HUDSON'S BAY MADE BEAVER TOKENS

  The particular numismatic item I had in mind for last week's
  QUICK QUIZ  was the Hudson Bay Company's Made
  Beaver tokens.  Jess Gaylor was the first to guess the
  answer.  But there were several possible answers, as
  David Gladfelter points out: "Not sure what specific
  numismatic item HBC is known for. The late Larry Gingras,
  fellow of the Royal Numismatic and Canadian Numismatic
  Research Societies, published a 117-page study, Medals,
  Tokens and Paper Money of the Hudson's Bay Company,
  in 1975, which lists a large variety of these items, almost all
  from the 19th and early 20th centuries."

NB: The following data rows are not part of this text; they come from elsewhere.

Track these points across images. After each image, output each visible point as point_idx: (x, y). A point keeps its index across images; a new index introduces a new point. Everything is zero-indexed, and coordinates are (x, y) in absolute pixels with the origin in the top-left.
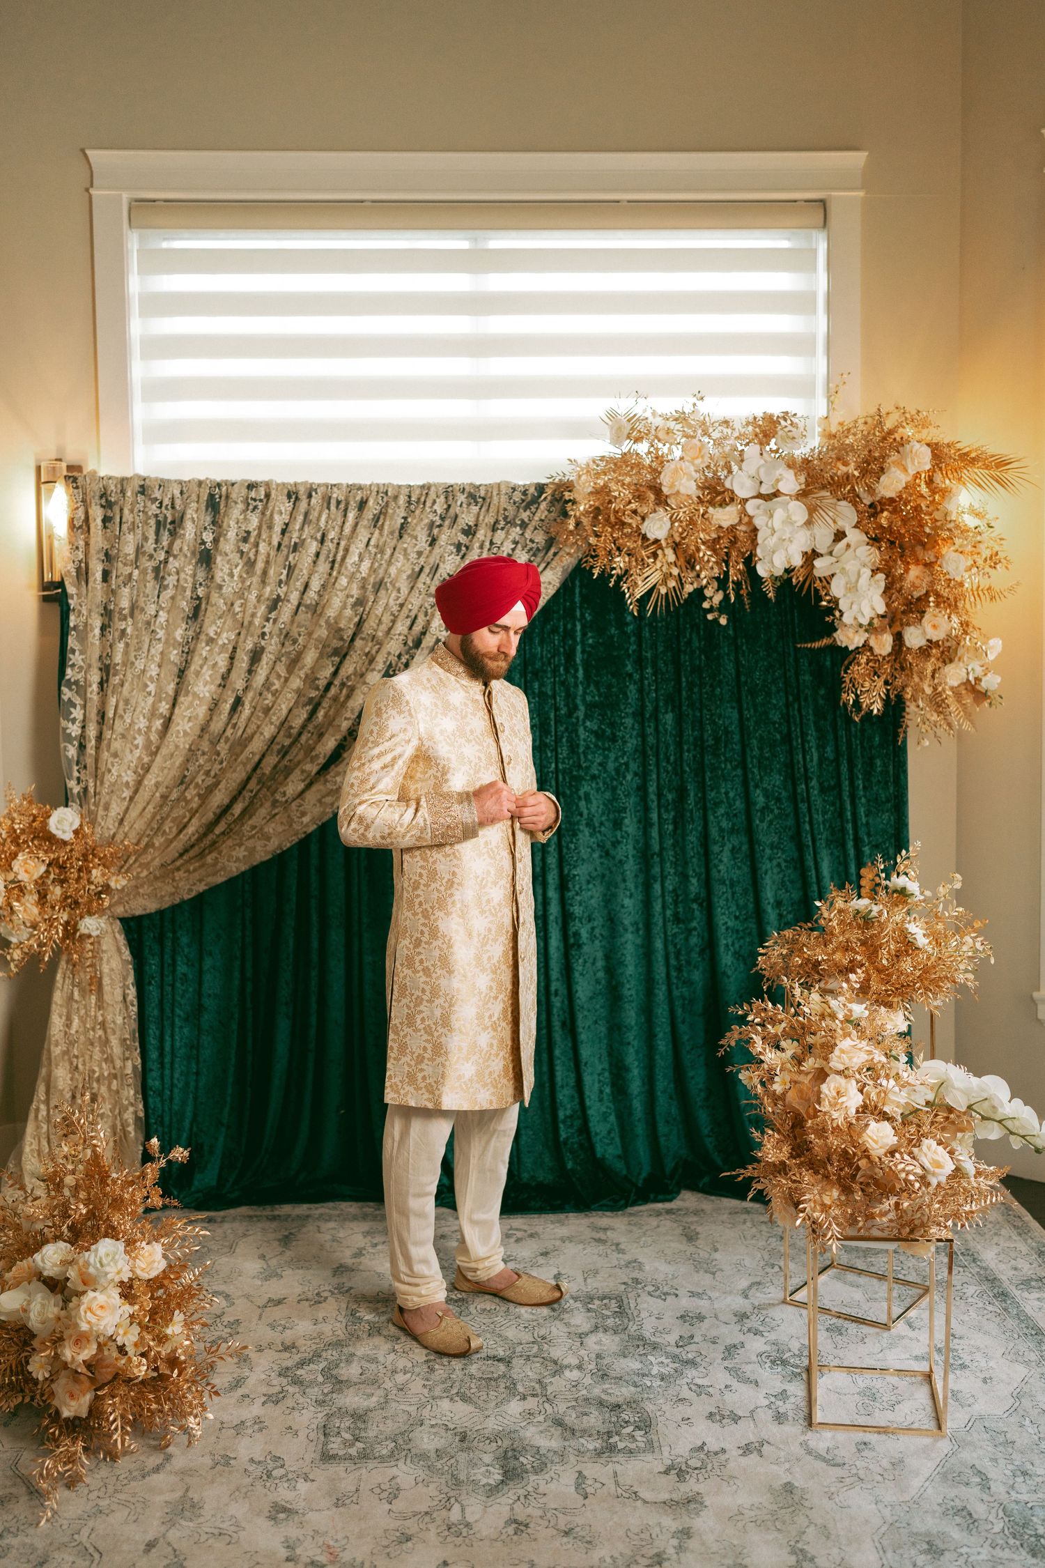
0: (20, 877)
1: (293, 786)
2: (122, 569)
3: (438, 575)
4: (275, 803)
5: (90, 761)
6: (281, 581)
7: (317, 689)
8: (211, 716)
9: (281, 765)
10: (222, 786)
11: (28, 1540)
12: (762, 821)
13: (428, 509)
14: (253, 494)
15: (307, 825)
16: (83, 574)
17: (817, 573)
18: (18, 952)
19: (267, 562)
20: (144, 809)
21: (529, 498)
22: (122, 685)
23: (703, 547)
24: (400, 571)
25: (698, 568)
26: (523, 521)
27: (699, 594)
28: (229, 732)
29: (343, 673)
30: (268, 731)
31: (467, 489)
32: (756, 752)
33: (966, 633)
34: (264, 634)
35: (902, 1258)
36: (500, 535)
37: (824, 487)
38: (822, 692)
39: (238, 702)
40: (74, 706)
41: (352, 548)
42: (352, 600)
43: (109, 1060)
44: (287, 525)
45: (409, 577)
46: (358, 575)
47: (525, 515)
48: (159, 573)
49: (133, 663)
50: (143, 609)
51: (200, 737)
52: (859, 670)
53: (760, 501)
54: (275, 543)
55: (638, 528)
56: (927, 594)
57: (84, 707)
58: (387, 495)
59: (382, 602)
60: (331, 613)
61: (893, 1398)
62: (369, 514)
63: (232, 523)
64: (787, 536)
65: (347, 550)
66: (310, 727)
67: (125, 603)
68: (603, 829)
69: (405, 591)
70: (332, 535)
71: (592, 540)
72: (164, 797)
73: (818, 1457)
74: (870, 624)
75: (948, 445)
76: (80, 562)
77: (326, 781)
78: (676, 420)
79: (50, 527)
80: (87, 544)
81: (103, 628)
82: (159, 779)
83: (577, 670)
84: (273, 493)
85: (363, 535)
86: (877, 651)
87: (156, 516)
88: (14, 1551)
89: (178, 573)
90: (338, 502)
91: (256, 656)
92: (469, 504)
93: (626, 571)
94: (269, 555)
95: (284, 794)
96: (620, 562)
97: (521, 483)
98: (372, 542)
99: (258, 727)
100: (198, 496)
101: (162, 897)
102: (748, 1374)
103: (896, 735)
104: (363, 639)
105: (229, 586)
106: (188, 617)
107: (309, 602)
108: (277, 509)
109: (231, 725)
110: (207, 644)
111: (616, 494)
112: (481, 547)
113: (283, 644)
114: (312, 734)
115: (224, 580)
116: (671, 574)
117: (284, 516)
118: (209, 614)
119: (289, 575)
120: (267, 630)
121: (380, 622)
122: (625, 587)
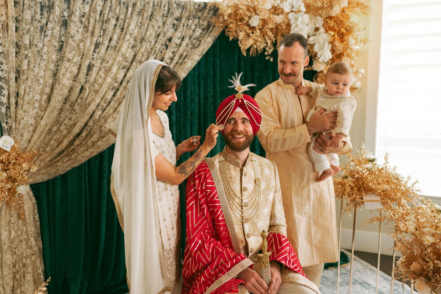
1: (109, 124)
2: (25, 26)
3: (166, 37)
5: (13, 115)
6: (100, 36)
7: (118, 82)
8: (70, 94)
9: (103, 116)
10: (78, 124)
13: (162, 9)
16: (6, 27)
19: (94, 27)
20: (40, 136)
22: (27, 79)
23: (268, 31)
24: (151, 34)
25: (267, 38)
26: (199, 16)
28: (79, 101)
29: (128, 76)
30: (98, 100)
31: (177, 2)
34: (93, 58)
36: (190, 21)
40: (4, 89)
41: (131, 23)
42: (131, 46)
43: (31, 247)
44: (102, 11)
45: (155, 37)
46: (134, 35)
47: (200, 14)
48: (43, 29)
49: (32, 70)
50: (36, 46)
51: (65, 103)
53: (293, 13)
54: (97, 19)
55: (248, 22)
57: (9, 90)
59: (144, 47)
60: (123, 50)
62: (137, 9)
63: (78, 9)
64: (302, 28)
65: (129, 25)
66: (115, 99)
67: (27, 42)
69: (153, 42)
70: (122, 17)
72: (50, 130)
74: (328, 62)
76: (4, 21)
80: (7, 14)
81: (17, 53)
82: (47, 122)
85: (135, 18)
87: (41, 3)
89: (52, 30)
90: (124, 3)
91: (90, 68)
92: (178, 8)
93: (243, 38)
94: (95, 24)
96: (241, 35)
98: (139, 21)
99: (93, 98)
101: (51, 174)
104: (136, 62)
105: (77, 36)
106: (58, 50)
107: (112, 45)
108: (98, 4)
109: (79, 98)
110: (68, 62)
111: (241, 7)
112: (183, 26)
113: (102, 64)
114: (116, 102)
115: (75, 34)
116: (258, 40)
117: (101, 7)
118: (67, 49)
119: (104, 34)
120: (94, 57)
121: (143, 55)
122: (240, 45)
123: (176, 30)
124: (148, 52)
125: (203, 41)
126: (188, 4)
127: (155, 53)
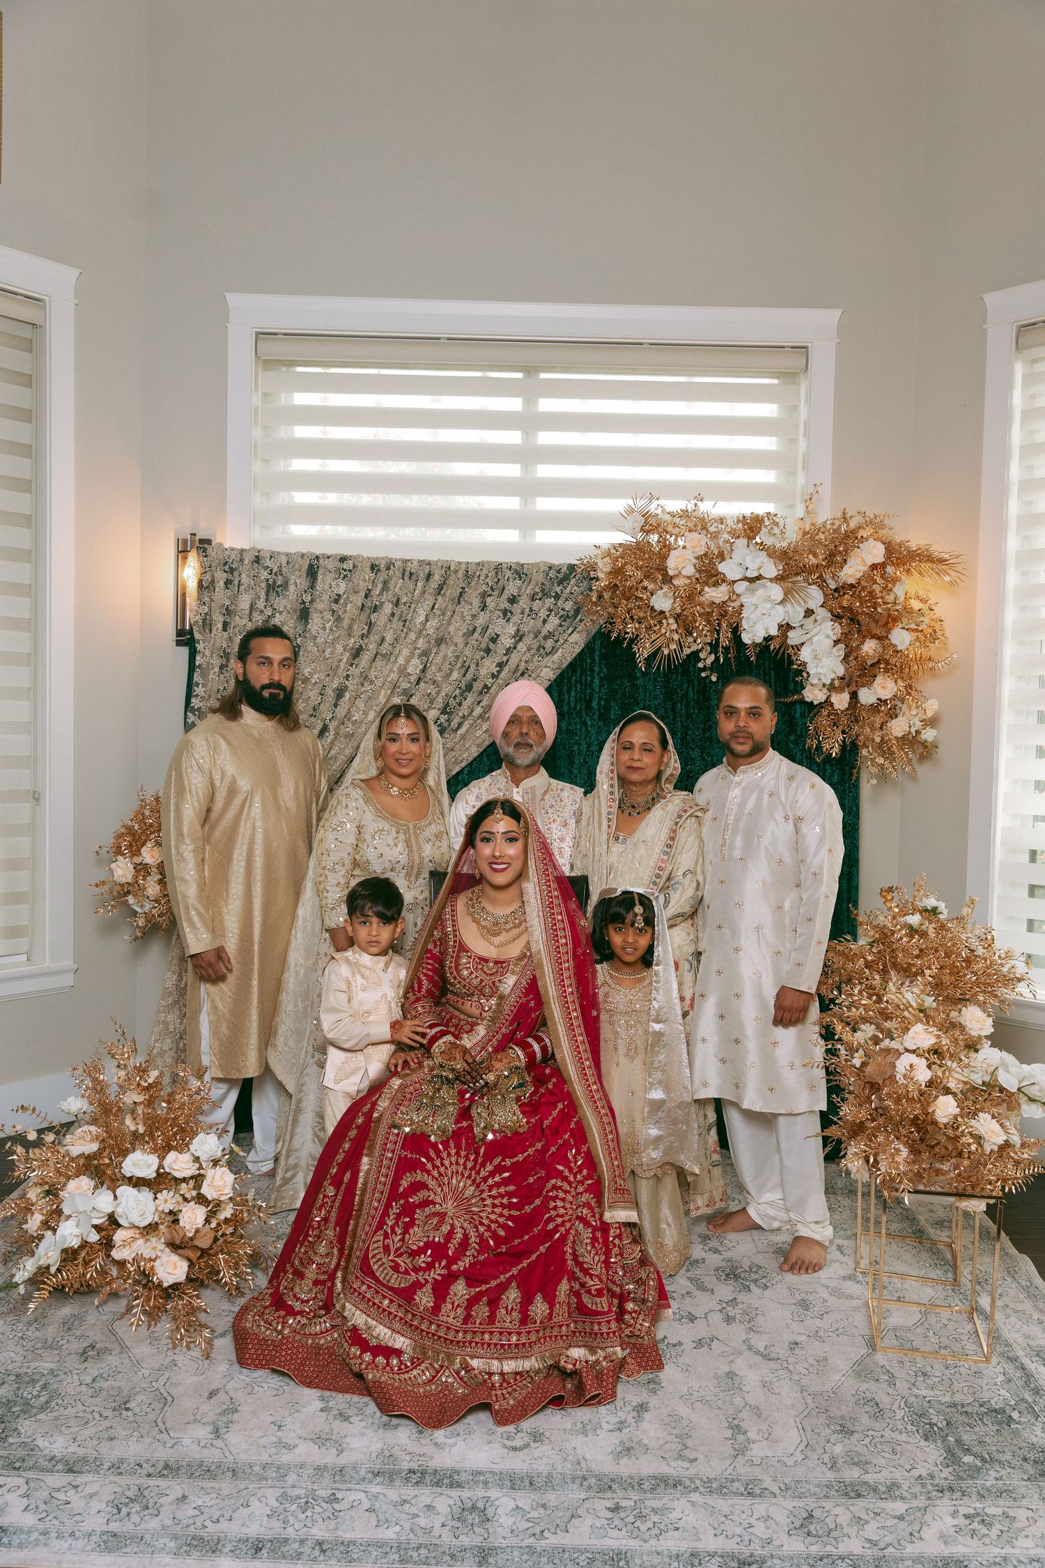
0: (146, 861)
2: (239, 622)
3: (487, 634)
6: (363, 635)
11: (117, 1384)
13: (481, 582)
14: (344, 565)
16: (207, 624)
17: (790, 642)
18: (143, 920)
19: (353, 619)
21: (560, 576)
23: (699, 618)
24: (457, 629)
25: (695, 635)
26: (556, 593)
27: (695, 655)
33: (909, 694)
34: (348, 676)
35: (839, 1198)
36: (538, 603)
37: (797, 574)
38: (792, 738)
39: (325, 729)
41: (420, 611)
42: (418, 651)
44: (369, 590)
45: (464, 634)
46: (424, 632)
47: (558, 589)
52: (823, 720)
53: (746, 583)
54: (360, 605)
55: (648, 602)
56: (878, 662)
58: (447, 568)
59: (443, 654)
60: (401, 660)
61: (823, 1309)
62: (434, 584)
63: (326, 588)
64: (767, 611)
65: (415, 612)
69: (461, 645)
70: (405, 599)
71: (611, 610)
73: (758, 1353)
74: (832, 684)
75: (900, 545)
76: (206, 614)
78: (681, 517)
79: (184, 588)
80: (212, 600)
81: (221, 667)
84: (360, 565)
85: (429, 601)
86: (836, 706)
87: (267, 580)
88: (105, 1392)
90: (411, 574)
91: (340, 692)
92: (514, 579)
93: (637, 636)
94: (354, 614)
96: (630, 628)
97: (557, 563)
98: (436, 607)
99: (341, 749)
100: (301, 566)
102: (706, 1284)
103: (851, 774)
104: (426, 683)
105: (321, 637)
107: (384, 652)
108: (362, 578)
111: (631, 573)
112: (522, 613)
113: (361, 685)
115: (319, 632)
116: (673, 639)
117: (367, 583)
119: (369, 631)
120: (349, 673)
121: (440, 670)
122: (635, 649)
123: (508, 620)
125: (562, 641)
126: (535, 570)
127: (462, 666)
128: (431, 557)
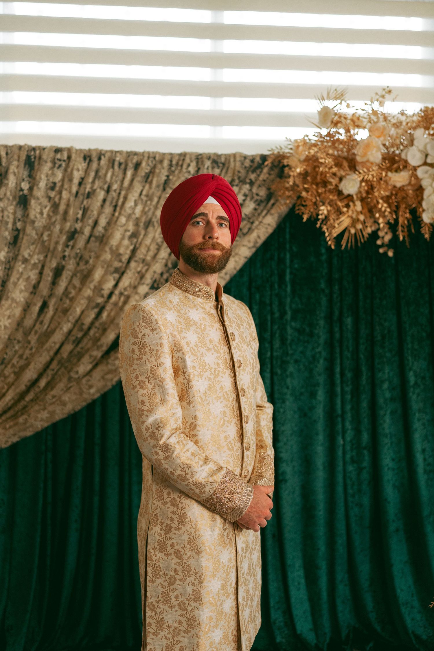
1: (83, 367)
4: (70, 379)
6: (77, 219)
7: (102, 296)
8: (25, 315)
9: (75, 352)
10: (32, 366)
12: (414, 393)
13: (184, 170)
14: (58, 156)
15: (93, 395)
19: (68, 205)
21: (256, 164)
23: (381, 201)
25: (377, 215)
26: (251, 180)
27: (374, 235)
28: (37, 327)
29: (121, 285)
30: (66, 327)
31: (212, 157)
32: (410, 346)
34: (64, 257)
39: (45, 306)
41: (130, 196)
42: (128, 234)
44: (83, 178)
46: (134, 217)
47: (253, 176)
51: (17, 330)
53: (427, 168)
54: (74, 192)
55: (337, 186)
58: (155, 159)
59: (150, 236)
60: (114, 242)
62: (142, 173)
63: (43, 177)
65: (125, 198)
66: (97, 324)
68: (302, 397)
70: (115, 186)
77: (108, 363)
83: (286, 286)
84: (73, 156)
85: (137, 187)
90: (120, 164)
91: (58, 272)
92: (213, 167)
93: (326, 217)
94: (69, 200)
95: (77, 372)
96: (324, 210)
97: (250, 153)
98: (144, 193)
99: (59, 323)
100: (19, 157)
104: (136, 261)
105: (39, 221)
106: (10, 243)
107: (97, 234)
108: (75, 167)
109: (38, 323)
110: (23, 263)
111: (322, 161)
113: (78, 264)
114: (98, 329)
115: (36, 217)
116: (358, 220)
117: (81, 172)
118: (25, 241)
119: (84, 215)
120: (67, 254)
121: (148, 250)
122: (325, 228)
124: (157, 244)
125: (257, 223)
126: (232, 160)
128: (140, 149)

  From the Currency Museum of the Bank of Canada web site:

  "In 1670 Charles II of Britain granted a charter to the "Governor
  and Company of Adventurers of England Tradeing [sic] into
  Hudson's Bay" giving the company absolute control over the
  territory drained by the rivers flowing into Hudson Bay. This
  charter marked the founding of the Hudson's Bay Company, a
  venture that was to figure importantly in the history of Canada
  and the fur trade.

  Initially, trading posts were built in the Hudson Bay region,
  but by 1821 the powerful trading company had extended its
  interests all the way to the Pacific coast. Most of the furs traded
  at these posts were trapped by Aboriginals who bartered the
  pelts for goods at Company stores. In order to facilitate this
  exchange, the "made beaver" - the value of a prime beaver
  pelt-was established as the unit of account. When a trapper
  brought his furs to the trading post he would receive in return a
  pile of tokens valued in made beavers.  He was then able to
  select goods from the Company store until his supply of tokens
  was exhausted.

  Before metal tokens came into use, locally produced tokens
  of ivory, stone, bone and wood were used at some Hudson's
  Bay Company posts. The brass token is the size of a Canadian
  25-cent piece and is one of a set of four denominations valued
  at 1, 1/2 and 1/8 made beaver.  These tokens, which were
  used in the East Main District east and south of Hudson Bay,
  do not bear a date but were struck sometime after 1857. The
  letters on the token have the following meanings: HB (Hudson
  Bay), EM (East Main), NB (made beaver) - the N is a
  die-cutter's error for M. This token is part of the National
  Currency Collection, Bank of Canada."
  National Currency Collection

  See also the Hudson's Bay company web site:  Hudson's Bay

 The web site describes the company's "amazing archives":
  "In London, England, during Hudson's Bay Company's 1928
  Annual Meeting Governor Charles Sale announced the
  establishment of an Archives Department. He told the
  shareholders "We have, as you probably know, an immense
  collection of records relating to the earliest days of our history;
  to the wars and fighting; to the explorations by land and sea;
  to the customs and life of the Indians and Eskimo; to the
  struggle for the occupation of the Pacific Coast; to the peaceful
  retention of the Great West; and finally, to the general conduct
  of the Company and its affairs during the two centuries in which
  it was responsible for the government of the territory of Rupert's
  Land."

  "The Hudson's Bay Company Archives were opened to
  students of history in May, 1931. The records were moved to
  Canada in 1974 and placed on long term loan with the Provincial
  Archives of Manitoba. The Provincial Archives would become
  the permanent home of the Hudson's Bay Company Archives on
  January 27, 1994 through donation."